Students at Northwestern University’s Medill School of Journalism fighting against injustice are now beginning to experience it themselves.
As part of the Medill Innocence Project, between 2003 and 2006, nine teams of undergraduate student journalists under the direction of Professor David Protess investigated the conviction of Anthony McKinney – a Chicago man sentenced in 1978 to life in prison for the murder of a security guard.
The students conducted interviews in which key witnesses recanted their statements from the initial trial and confirmed McKinney’s alibi. Transcripts from these interviews, which were posted online, call McKinney’s conviction into question.

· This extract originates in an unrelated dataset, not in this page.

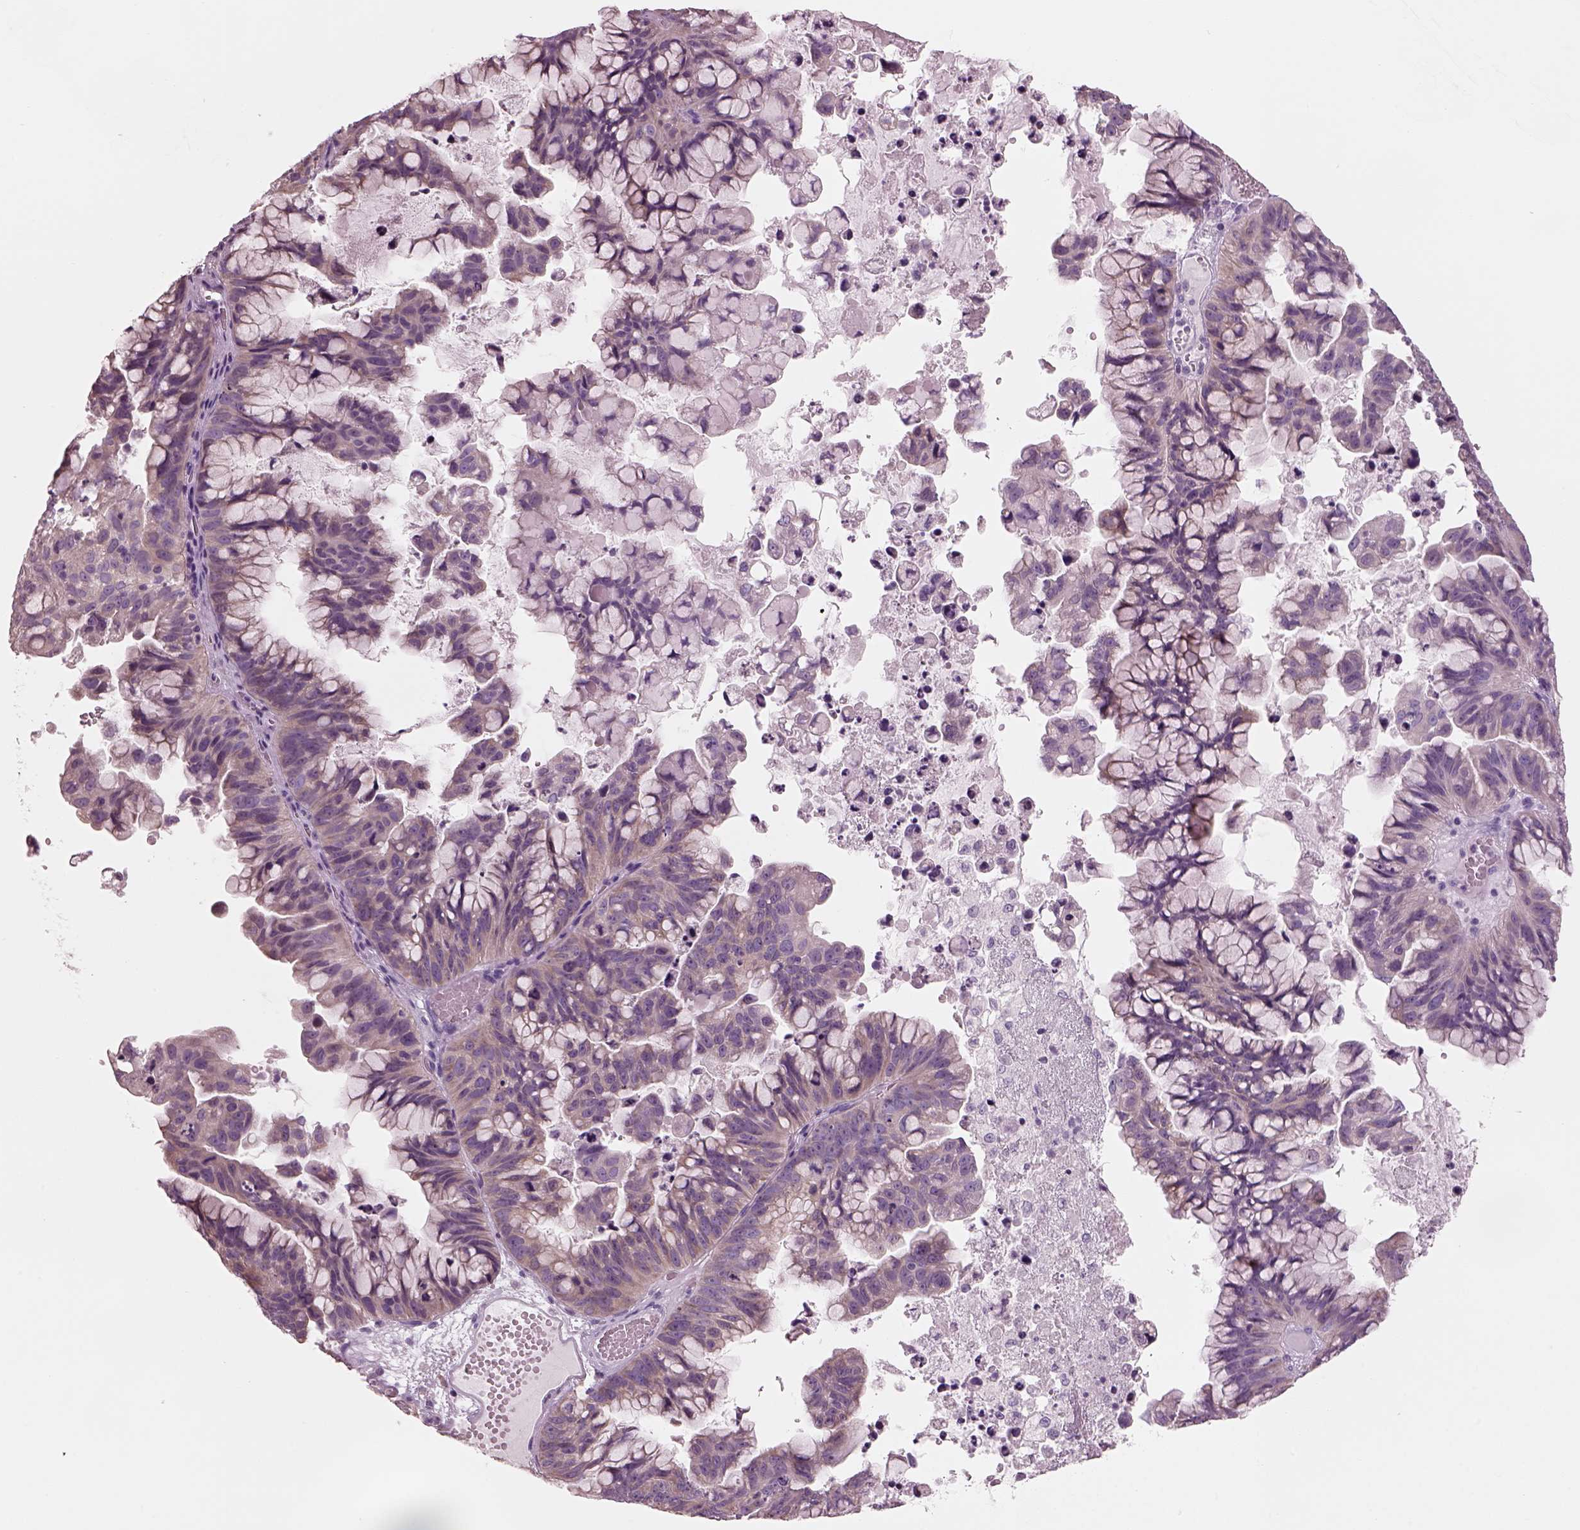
{"staining": {"intensity": "negative", "quantity": "none", "location": "none"}, "tissue": "ovarian cancer", "cell_type": "Tumor cells", "image_type": "cancer", "snomed": [{"axis": "morphology", "description": "Cystadenocarcinoma, mucinous, NOS"}, {"axis": "topography", "description": "Ovary"}], "caption": "This is a image of IHC staining of mucinous cystadenocarcinoma (ovarian), which shows no staining in tumor cells.", "gene": "SLC27A2", "patient": {"sex": "female", "age": 76}}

Given the exculpatory nature of the information the students collected, the state’s attorney in Cook County, Anita Alvarez, has slapped them and Protess with subpoenas, forcing them to hand over their e-mails, off-the-record interviews, expense reports, grades, grading methodology and course syllabi.

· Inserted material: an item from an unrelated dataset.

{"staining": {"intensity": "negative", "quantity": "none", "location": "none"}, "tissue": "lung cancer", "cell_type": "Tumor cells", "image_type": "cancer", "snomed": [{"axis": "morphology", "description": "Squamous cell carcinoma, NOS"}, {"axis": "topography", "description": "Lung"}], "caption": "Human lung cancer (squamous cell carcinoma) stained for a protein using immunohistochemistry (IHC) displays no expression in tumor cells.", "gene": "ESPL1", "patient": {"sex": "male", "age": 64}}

Alvarez’ spokeswoman said the state would like to see the evidence for itself and determine if grading influenced the students’ investigation. Northwestern University is fighting the subpoenas.
This over-reaching effort by the state of Illinois unfairly and unnecessarily violates the rights of student journalists.
A 1982 Illinois state law shields journalists from having to divulge information to public officials without a compelling public interest. But Cook Country prosecutors argue that the students should be viewed as an “investigative agency” instead of journalists.
Such an assertion is unwarranted and irresponsible. Student journalists perform the same function as their “professional” counterparts, and they merit the same legal protections. And at a greater level, excluding certain segments of the population from journalism shield laws undermines their protection and the ability of the press to hold those in power accountable.
Moreover, there is no compelling interest in this case to warrant the subpoenas. Claiming that the students were motivated by a desire to find exculpatory evidence in order to get a better grade in the class is equally irrelevant. Video recordings of the students’ interviews with witnesses were made available to prosecutors, and any goading or manipulation of the witnesses’ memory to produce a desired testimony would be evident.
No one person – journalism student or state official – approaches a criminal investigation completely dispassionate and without preconceived notions shaped by individual perspective. Therefore, the state should exercise great caution in isolating personal motivation of select individuals to discount the evidence they offer.
And even if state investigators have reason to doubt the veracity of the testimony produced by the Innocence Project students, they could simply conduct their own independent investigation. This would uphold the journalistic protection the students deserve and possibly settle McKinney’s case once and for all.
The state of Illinois should reverse its actions, and the efforts of programs like Medill’s Innocence Project should be encouraged, not hampered. Justice is not always served the first time around, but that doesn’t mean it should never be delivered.